Supplied information
■ ■ ■ ■ ■ ■ ■

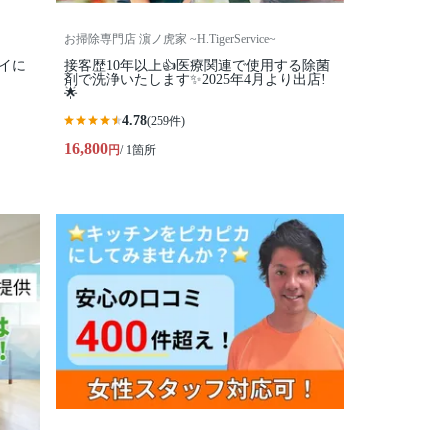
お掃除専門店 濵ノ虎家 ~H.TigerService~
イに
接客歴10年以上👍医療関連で使用する除菌
剤で洗浄いたします✨2025年4月より出店!
🌟
4.78
(259件)
16,800
円
/ 1箇所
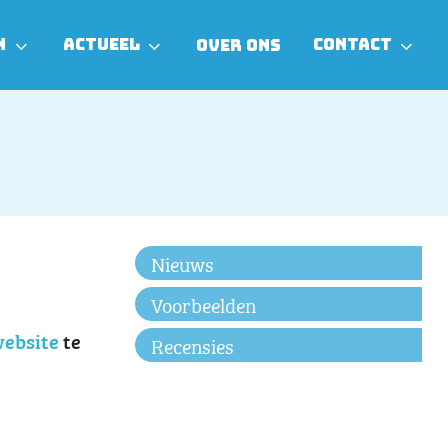
N
ACTUEEL
CONTACT
OVER ONS
Nieuws
Voorbeelden
ebsite
te
Recensies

■ ■ ■ ■ ■ ■ ■

Required action
Transcribe the whole listing, character for character, but not its images.

Answer space
お掃除専門店 濵ノ虎家 ~H.TigerService~
イに
接客歴10年以上👍医療関連で使用する除菌
剤で洗浄いたします✨2025年4月より出店!
🌟
4.78
(259件)
16,800
円
/ 1箇所
N
ACTUEEL
CONTACT
OVER ONS
Nieuws
Voorbeelden
ebsite
te
Recensies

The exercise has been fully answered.